FIRST: I am not going to defend US participation in the wars you reference; however, a liberal estimate of the total dollar cost of the two wars is approximately $1.5 trillion over the last 12 years (ref. http://nationalpriorities.org/cost-of/ ). If we assume that every cent of this was borrowed (an unrealistic and unfair assumption), this $1.5 trillion still represents less than 9% of the $17 trillion national debt. Therefore, your assertion that the “massive bulk” of the debt is attributable to the wars is yet another talking point that is FACTUALLY WRONG.
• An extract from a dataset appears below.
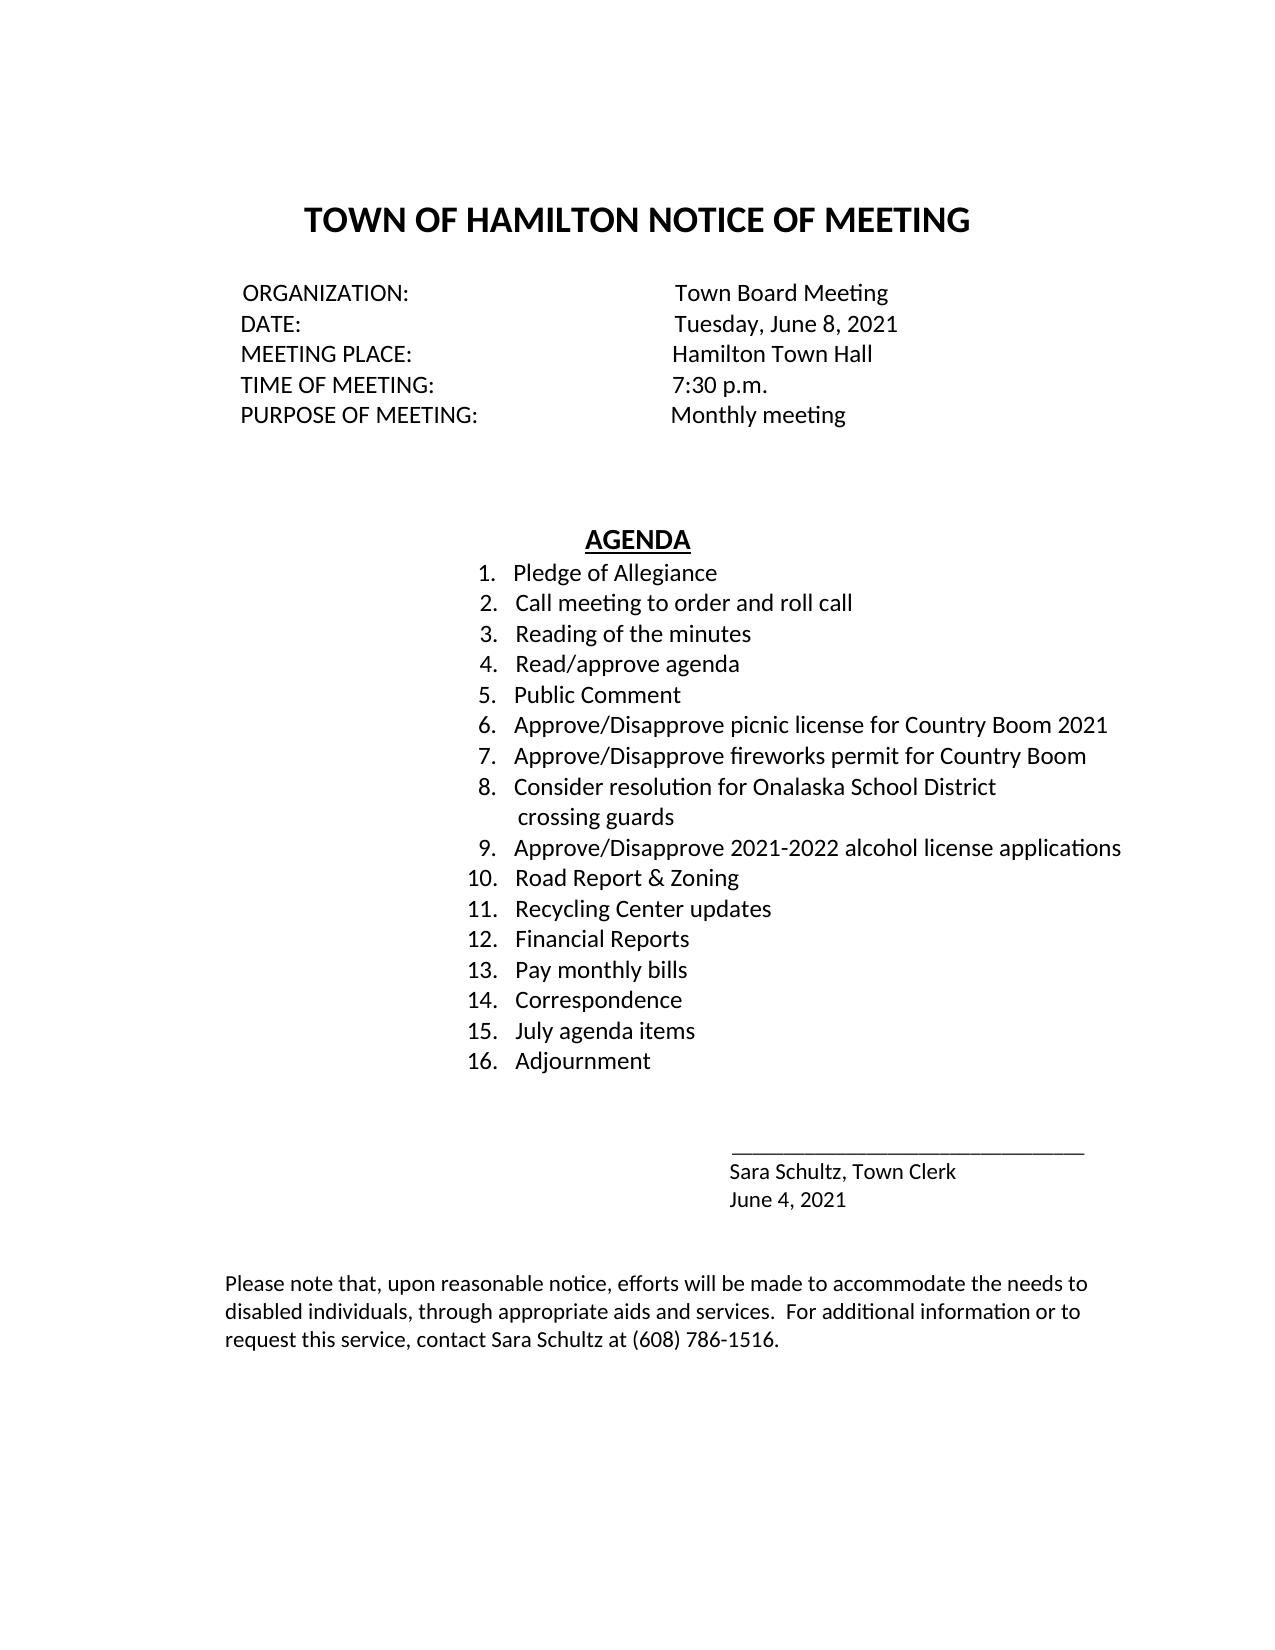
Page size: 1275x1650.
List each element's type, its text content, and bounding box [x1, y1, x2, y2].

A further point that could be made is that the single largest holder of the debt is the Social Security Trust Fund and Federal Disability Insurance Trust Fund, holding $2.764 trillion in US treasury notes.

SECOND: I think that what we do about the debt matters more at this point than how we got here. The basic solution is obvious; we must CUT SPENDING and STOP BORROWING. The size and scope of the federal government must be drastically reduced. We started down a path of unsustainable government growth over 100 years ago with the birth of the progressive movement, and this trend must now be completely reversed very rapidly.

From your comment it seems your proposal is to conquer our debt problem by more borrowing of huge amounts of money. This certainly seems to be the direction that our Congress and President agreed to last night. How do you expect this is going to work???